The magazine released its annual ranking of NFL team values Wednesday, and it found larger-market teams have weathered the rough economy far better than their smaller counterparts. Overall, the average value decreased 2 percent from last year to $1.022 billion.

None of the top 12 franchises lost more than 3 percent of their value. The bottom six dropped by 5 percent to 16 percent.

“Just like housing, people never thought it would go down,” said Marc Ganis, president of Chicago-based consulting company Sports Corp. Ltd.

Not even the NFL is immune to the economic downturn, he said, but the league is still in much better shape than many other properties that have plummeted in value. Revenues aren’t a problem, but the NFL needs to get costs under control, he said.

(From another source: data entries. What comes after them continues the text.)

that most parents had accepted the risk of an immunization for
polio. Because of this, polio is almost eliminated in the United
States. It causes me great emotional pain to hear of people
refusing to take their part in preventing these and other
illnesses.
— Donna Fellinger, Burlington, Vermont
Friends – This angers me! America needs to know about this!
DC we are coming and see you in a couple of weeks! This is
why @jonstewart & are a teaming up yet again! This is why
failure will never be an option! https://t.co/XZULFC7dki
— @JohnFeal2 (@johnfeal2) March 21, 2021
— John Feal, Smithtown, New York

“It’s still a very strong product,” he said. “It’s still a very strong asset people want to invest in.”

The Dallas Cowboys remained the league’s richest team, and widened the gap between themselves and the rest of the NFL. They’re now worth $1.805 billion, their value increasing a league-best 9 percent.

On the other end of the spectrum was Jacksonville. The struggling Jaguars lost 16 percent of their value to fall to last place at $725 million. The St. Louis Rams lost 15 percent of their value and the Buffalo Bills 12 percent.

NFL spokesman Greg Aiello declined comment.

The second-highest valued team, the Washington Redskins, remained steady at $1.55 billion. The New England Patriots, New York Giants and Houston Texans rounded out the top five.

A year ago, 19 teams were worth at least $1 billion. Now the number is 16. The Pittsburgh Steelers, Tennessee Titans and Kansas City Chiefs slid below that threshold.

The league average remained steady from 2008 to 2009 at $1.042 billion. Last year’s rankings saw eight teams losing value, while 18 increased.

This time, the value of 20 of the 32 teams declined. Only the Cowboys, Texans, Indianapolis Colts, New Orleans Saints (who won their first Super Bowl) and San Francisco 49ers went up.

In a good sign for the NFL, though, CBS executives said Tuesday that ad sales had been extremely strong for this season.